*** Lesetext

In Norwegen entsprang “Friluftsliv”, was wörtlich übersetzt Freiluftleben heißt. 

 

Norwegen ist eines der dünn besiedeltsten Ländern (auf 1 km² kommen 14 Einwohner*innen) mit endlos weiten unberührten Naturlandschaften. Friluftsliv ist dort in der Kultur und Geschichte tief verwurzelt und heute im Gesetz verankert.

Es ist schwer, eine trennscharfe Definition für Friluftsliv zu finden. 

Im „Atlas of Happiness“ wird Friluftsliv als „ungezwungene Lebensart im Einklang mit der Natur“ beschrieben, die „unsere gefühlte Seelenverwandschaft zu wilden und natürlichen Gegenden“ ausdrückt. „Diese Naturverbundenheit kann nicht nur Freude bereiten, sondern uns auch verändern“, ja, es kann „sogar ein quasi-religiöses Gefühl für gesteigertes Bewusstsein und mehr Ganzheit des Seins vermitteln.“

Swantje Bittner nennt Kriterien wie im Freienachtsam und umweltbewusstnicht motorisiertkein Konkurrenzdenkenkörperlich und intellektuell forderndmöglichst einfach und puristisch für Frilfutsliv.

Für den Friluftsliv-Pionier Fridtjof Nansen (1861-1930) bedeutete es “das freie, einfache Leben, in frischer Luft, das uns das Privileg wiedergibt, das zu tun, was die ursprüngliche Bestimmung des Menschen ist” (Nansen, 1916). Die Erfahrung in und mit der Natur wird als zentraler Lebenssinn angesehen. Nils Faarlund, Gründer von Norges Høgfjellsskole* und einer der einflussreichsten Friluftsliv-”Lobbyisten” der letzten Jahrzehnte, schlägt eine Werteorientierung vor, um ein Verständnis von Friluftsliv zu entwickeln. Inspiriert von Rousseau und entstanden in der Epoche der Romantik transportiert es deren Werte wie Gefühl, Intuition, Leidenschaft, Erlebnis, Genuss, individuelle Freiheit, Sehnsucht, Fantasie, Träume, Idealismus, schöpferisches Wirken, Mystik, das Irrationale und Unbewusste als “Kiel und Ruder für Denken und Taten”. Friluftsliv birgt die Möglichkeit, die “wahre” Schönheit der Wildnis zu erkennen und somit einen Weg zu sich selbst zu finden.

******
*** Aufgabenmaterial

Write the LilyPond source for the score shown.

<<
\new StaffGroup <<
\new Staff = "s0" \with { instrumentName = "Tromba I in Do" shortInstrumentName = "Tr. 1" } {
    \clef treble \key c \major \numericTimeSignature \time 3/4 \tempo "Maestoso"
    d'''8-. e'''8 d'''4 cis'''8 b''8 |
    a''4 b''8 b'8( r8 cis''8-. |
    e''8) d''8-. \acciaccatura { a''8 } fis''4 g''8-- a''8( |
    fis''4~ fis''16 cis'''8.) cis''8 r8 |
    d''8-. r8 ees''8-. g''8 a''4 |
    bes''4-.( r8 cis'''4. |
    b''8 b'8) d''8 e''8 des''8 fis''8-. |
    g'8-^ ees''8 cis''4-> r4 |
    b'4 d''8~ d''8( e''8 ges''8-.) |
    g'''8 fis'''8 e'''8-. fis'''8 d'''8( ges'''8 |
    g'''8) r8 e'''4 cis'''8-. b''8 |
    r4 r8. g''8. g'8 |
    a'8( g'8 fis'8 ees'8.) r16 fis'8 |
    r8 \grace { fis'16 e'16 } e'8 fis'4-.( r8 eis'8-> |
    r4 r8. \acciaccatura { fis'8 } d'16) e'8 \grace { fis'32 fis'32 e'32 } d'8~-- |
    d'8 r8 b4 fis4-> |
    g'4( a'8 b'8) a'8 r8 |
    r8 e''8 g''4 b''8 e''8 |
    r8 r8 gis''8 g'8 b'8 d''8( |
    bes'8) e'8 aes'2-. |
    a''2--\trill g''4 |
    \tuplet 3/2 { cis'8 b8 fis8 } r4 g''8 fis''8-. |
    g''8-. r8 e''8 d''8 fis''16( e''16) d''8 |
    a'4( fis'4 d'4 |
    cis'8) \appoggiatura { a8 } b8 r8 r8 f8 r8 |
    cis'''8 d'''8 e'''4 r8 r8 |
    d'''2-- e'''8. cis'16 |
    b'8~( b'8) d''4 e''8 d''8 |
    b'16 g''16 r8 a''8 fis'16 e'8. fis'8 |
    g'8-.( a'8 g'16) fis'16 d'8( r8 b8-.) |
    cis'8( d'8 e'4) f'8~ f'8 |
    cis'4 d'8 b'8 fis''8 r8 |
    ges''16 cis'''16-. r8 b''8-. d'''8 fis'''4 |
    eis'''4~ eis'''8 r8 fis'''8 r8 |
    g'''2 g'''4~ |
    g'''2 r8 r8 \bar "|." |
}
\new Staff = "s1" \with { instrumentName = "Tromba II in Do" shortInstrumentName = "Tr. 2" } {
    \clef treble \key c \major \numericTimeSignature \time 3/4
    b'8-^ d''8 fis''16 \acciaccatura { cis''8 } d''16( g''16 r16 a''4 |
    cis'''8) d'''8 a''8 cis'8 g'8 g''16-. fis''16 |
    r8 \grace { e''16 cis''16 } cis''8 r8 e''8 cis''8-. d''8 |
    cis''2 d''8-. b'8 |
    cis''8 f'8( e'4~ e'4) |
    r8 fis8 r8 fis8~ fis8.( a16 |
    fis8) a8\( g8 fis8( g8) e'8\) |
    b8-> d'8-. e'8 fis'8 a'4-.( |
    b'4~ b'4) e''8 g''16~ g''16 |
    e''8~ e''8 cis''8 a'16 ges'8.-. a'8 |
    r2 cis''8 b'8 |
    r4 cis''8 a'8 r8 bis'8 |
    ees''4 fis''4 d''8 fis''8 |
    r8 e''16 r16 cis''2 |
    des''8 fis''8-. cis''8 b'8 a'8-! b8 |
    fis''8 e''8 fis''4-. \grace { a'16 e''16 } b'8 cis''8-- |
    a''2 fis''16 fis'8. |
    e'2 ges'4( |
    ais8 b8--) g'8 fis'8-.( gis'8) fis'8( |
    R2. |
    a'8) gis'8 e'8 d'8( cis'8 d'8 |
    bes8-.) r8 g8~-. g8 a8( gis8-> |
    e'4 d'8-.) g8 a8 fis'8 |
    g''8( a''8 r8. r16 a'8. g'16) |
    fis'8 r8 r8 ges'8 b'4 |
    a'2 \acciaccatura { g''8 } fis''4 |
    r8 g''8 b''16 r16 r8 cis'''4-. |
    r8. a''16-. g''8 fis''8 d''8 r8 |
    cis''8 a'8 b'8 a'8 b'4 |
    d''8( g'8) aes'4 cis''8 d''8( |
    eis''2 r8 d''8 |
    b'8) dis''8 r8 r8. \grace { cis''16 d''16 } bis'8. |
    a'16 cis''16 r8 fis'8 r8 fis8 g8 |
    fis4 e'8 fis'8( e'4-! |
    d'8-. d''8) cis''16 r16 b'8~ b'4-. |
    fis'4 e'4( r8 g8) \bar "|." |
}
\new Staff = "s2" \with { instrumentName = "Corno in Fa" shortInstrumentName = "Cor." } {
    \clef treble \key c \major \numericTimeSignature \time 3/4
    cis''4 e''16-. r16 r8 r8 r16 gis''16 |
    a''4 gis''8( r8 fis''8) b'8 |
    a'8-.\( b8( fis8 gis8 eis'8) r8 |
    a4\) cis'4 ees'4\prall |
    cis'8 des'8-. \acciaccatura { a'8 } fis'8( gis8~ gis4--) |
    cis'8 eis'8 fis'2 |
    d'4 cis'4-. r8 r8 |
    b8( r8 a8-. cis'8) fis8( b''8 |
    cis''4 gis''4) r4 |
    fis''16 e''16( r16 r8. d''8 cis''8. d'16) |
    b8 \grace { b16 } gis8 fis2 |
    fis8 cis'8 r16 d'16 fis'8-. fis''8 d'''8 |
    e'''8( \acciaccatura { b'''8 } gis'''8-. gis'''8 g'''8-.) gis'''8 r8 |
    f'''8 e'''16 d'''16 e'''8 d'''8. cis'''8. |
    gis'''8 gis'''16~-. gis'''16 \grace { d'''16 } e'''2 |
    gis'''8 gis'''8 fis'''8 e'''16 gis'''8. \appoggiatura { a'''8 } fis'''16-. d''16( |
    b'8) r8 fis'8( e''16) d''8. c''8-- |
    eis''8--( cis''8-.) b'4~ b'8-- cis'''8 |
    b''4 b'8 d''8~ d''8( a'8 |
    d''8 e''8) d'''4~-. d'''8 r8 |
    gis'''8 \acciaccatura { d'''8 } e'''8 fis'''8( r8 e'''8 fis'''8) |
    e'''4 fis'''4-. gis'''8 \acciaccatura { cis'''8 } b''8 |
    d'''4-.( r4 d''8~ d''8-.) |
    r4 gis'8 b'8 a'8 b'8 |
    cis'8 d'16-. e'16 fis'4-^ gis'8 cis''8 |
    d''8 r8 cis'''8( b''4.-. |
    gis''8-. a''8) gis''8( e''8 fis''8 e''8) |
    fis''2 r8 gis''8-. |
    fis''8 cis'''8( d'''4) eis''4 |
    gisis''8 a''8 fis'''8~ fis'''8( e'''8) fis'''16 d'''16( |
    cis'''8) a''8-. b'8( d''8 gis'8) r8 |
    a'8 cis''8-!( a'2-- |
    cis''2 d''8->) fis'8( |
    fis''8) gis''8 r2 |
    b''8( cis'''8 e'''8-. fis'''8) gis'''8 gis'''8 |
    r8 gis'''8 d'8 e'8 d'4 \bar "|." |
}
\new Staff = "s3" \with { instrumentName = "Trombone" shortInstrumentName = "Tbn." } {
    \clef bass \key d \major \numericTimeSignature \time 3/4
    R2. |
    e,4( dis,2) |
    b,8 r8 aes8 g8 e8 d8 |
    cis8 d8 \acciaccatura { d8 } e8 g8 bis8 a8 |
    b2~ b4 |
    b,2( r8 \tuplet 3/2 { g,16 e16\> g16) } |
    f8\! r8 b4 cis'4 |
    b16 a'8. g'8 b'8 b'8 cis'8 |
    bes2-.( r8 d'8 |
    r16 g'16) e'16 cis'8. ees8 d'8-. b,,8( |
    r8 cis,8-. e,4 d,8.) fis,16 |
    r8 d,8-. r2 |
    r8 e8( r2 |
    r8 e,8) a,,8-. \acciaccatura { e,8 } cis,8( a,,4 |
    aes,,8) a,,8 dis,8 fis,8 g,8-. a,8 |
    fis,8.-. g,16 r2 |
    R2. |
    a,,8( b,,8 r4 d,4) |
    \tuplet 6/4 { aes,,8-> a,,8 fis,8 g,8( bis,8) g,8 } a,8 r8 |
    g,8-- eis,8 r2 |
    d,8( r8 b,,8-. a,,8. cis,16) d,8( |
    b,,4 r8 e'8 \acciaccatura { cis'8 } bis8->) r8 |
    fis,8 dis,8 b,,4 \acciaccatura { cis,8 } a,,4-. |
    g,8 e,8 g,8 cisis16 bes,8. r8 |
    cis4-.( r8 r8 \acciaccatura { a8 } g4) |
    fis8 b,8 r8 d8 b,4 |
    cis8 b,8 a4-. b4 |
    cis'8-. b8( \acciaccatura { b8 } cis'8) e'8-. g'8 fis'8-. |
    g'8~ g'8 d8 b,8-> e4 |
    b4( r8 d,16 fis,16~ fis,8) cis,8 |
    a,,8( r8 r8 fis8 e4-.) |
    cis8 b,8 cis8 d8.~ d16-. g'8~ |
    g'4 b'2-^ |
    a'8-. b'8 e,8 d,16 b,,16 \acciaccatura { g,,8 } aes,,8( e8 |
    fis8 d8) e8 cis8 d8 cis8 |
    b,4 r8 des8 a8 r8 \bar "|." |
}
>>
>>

******

Schriftliche Aufgabe 1: Wie viele Einwohner*innen kommen laut dem Lesetext in Norwegen auf 1 km²?
Schriftliche Aufgabe 2: Gib bitte jede Zeile der Einträge zurück, in der die Zeichenfolge „clef“ vorkommt. Achte dabei auf Groß- und Kleinschreibung.

Vollständige Antwort 1: 14 Einwohner*innen.

Vollständige Antwort 2:
    \clef treble \key c \major \numericTimeSignature \time 3/4 \tempo "Maestoso"
    \clef treble \key c \major \numericTimeSignature \time 3/4
    \clef treble \key c \major \numericTimeSignature \time 3/4
    \clef bass \key d \major \numericTimeSignature \time 3/4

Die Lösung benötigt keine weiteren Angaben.